■ **What the task asks**: Among the records, which lines include "GLchar"? List them.

■ **Entries taken from a collection**:
--------

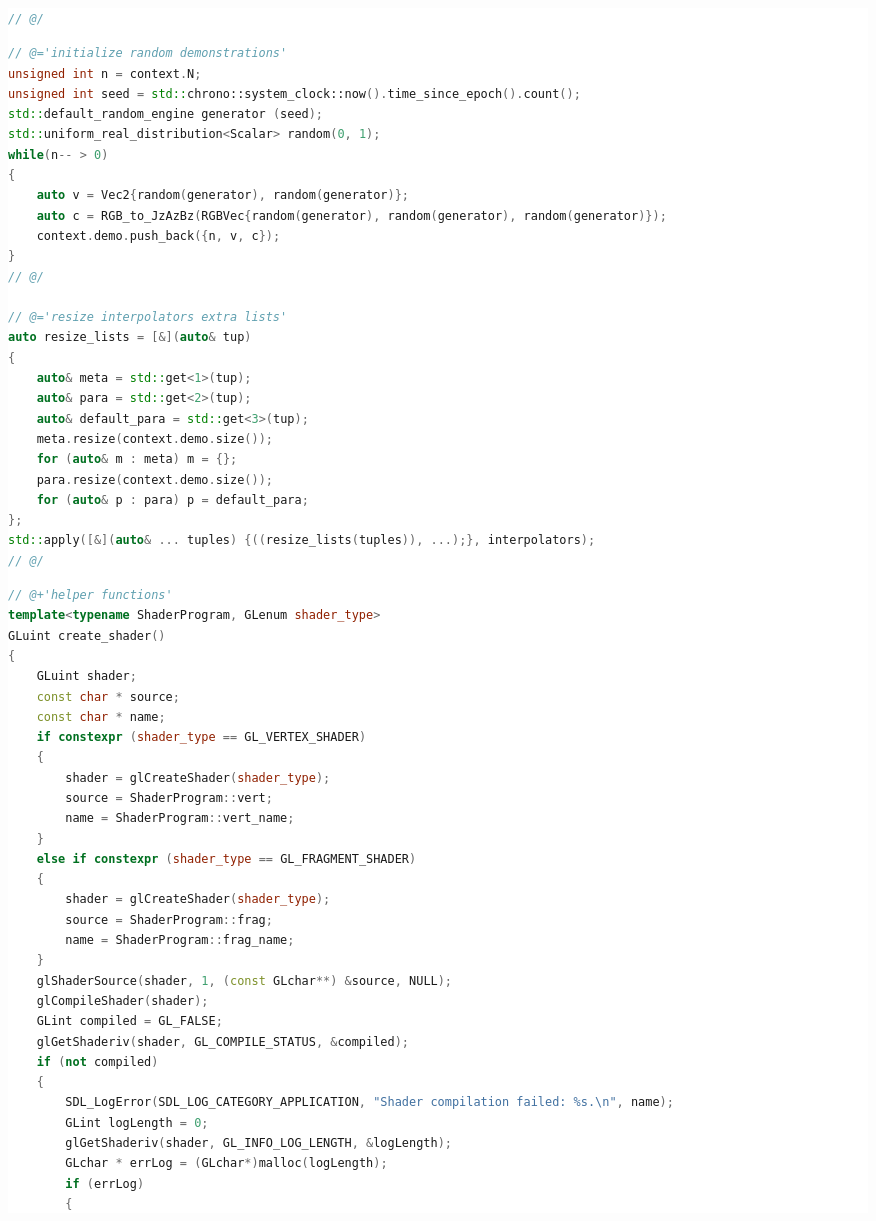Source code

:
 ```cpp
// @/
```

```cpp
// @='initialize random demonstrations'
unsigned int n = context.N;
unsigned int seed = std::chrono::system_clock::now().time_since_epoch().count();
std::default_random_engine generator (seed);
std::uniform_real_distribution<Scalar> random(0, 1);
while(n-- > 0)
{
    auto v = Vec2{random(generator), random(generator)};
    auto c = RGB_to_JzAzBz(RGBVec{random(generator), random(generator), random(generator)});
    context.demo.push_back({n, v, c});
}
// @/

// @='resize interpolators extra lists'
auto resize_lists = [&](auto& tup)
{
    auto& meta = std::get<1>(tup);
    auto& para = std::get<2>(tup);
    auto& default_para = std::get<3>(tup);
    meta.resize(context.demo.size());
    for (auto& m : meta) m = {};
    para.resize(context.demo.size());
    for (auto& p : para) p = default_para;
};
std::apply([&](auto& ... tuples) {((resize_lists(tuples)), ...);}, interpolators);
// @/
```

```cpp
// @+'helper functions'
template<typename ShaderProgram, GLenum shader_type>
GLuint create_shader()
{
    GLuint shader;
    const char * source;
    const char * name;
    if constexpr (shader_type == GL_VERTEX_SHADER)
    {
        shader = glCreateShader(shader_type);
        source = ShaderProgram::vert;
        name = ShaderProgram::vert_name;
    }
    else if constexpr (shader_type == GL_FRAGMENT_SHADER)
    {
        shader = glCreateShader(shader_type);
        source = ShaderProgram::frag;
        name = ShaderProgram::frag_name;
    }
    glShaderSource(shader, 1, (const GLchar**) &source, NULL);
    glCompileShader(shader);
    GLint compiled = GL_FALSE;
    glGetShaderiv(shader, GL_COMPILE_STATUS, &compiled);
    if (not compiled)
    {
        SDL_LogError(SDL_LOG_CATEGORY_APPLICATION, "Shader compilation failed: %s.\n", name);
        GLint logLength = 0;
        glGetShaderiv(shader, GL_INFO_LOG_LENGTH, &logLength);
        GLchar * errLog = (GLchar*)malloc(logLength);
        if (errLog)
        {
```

--------

■ **Task result**:
    glShaderSource(shader, 1, (const GLchar**) &source, NULL);
        GLchar * errLog = (GLchar*)malloc(logLength);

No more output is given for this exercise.